Still, it was well before midday that we found ourselves scrambling to the top
of our destination peak. It was as sensational as we remembered, with literally
hundreds of lakes dotting the plateau beneath us, each reflecting the blue sky
back to us.
Over lunch our eyes
roamed south-west towards the Walls of Jerusalem. On such a day those mountains
seemed achievably, tantalisingly close. We looked at our maps, traced a
potential route or two, then went back to our lunch. That’s how easily a trip
plan is hatched … but that’s another story.
[On top of the unnamed peak, with the Walls behind] |
With so much of the
day left, we thought we’d go back “the hard way”, or at least a different way,
via a hill we’d never been to, and then on to Little Throne. After a while we fanned
out widely, each taking his own off-track route vaguely towards Little Throne.
In the process I almost literally stumbled across the most enormous
cushionplant I have ever seen. The other guys were maybe a hundred metres away from
me, but I just had to call them down to see this spectacular marvel.
[Part of the vast cushionplant] |
Covering an area of at
least 30m by 25m, the cushionplant – more accurately a colony of cushionplants
– spread gently downslope in one continuous ruckled carpet of vibrant green.
The colony had dammed a small stream, creating a shallow pool upstream, with
trickling flow beneath, through and around it, creating ideal growth conditions
for the moisture-loving species. It’s possible it had grown here for around 800
years, a notion that staggered us, especially given their vulnerability to
trampling, drought and fire. We felt humbled to be in the presence of this
giant dwarf among plants, and left with the sense that its exact location should
be left unspoken. Some secrets are best kept.

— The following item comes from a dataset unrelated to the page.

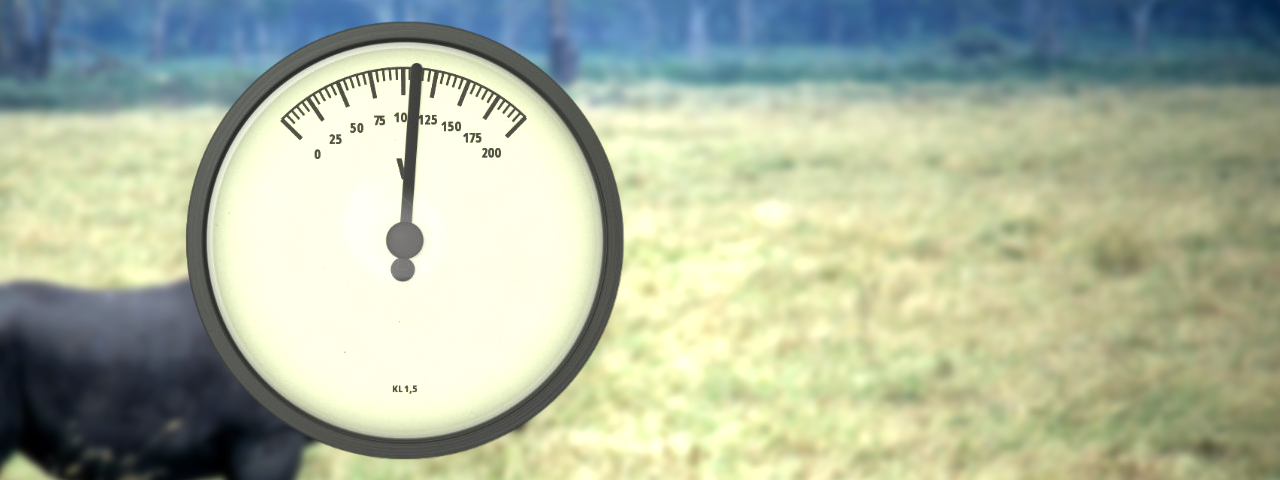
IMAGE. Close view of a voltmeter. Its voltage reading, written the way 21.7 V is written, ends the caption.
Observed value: 110 V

[Cushionplant, pool and mountains] |
Before long Little
Throne came into view. Mick and I, familiar with the usual route up the slopes of this twin-peaked, mini-mountain, thought we might try a
different approach. Given that we weren’t coming at it from the usual angle, that
made sense. Or at least it did until we started to ascend. Then the scrub
proved thick and unfriendly, and we were hot, scratched and sweating by the
time we hauled out on top.
So when we finally got back to camp, we were feeling well justified in helping Mick polish off the last of
the birthday food and wine. It was a fine thing to be still in that wonderful
place, winding up the 50th celebrations in style. Yet for
everything we’d brought to the party, we’d been given far more by this
wonderfully generous place. Good choice Mick!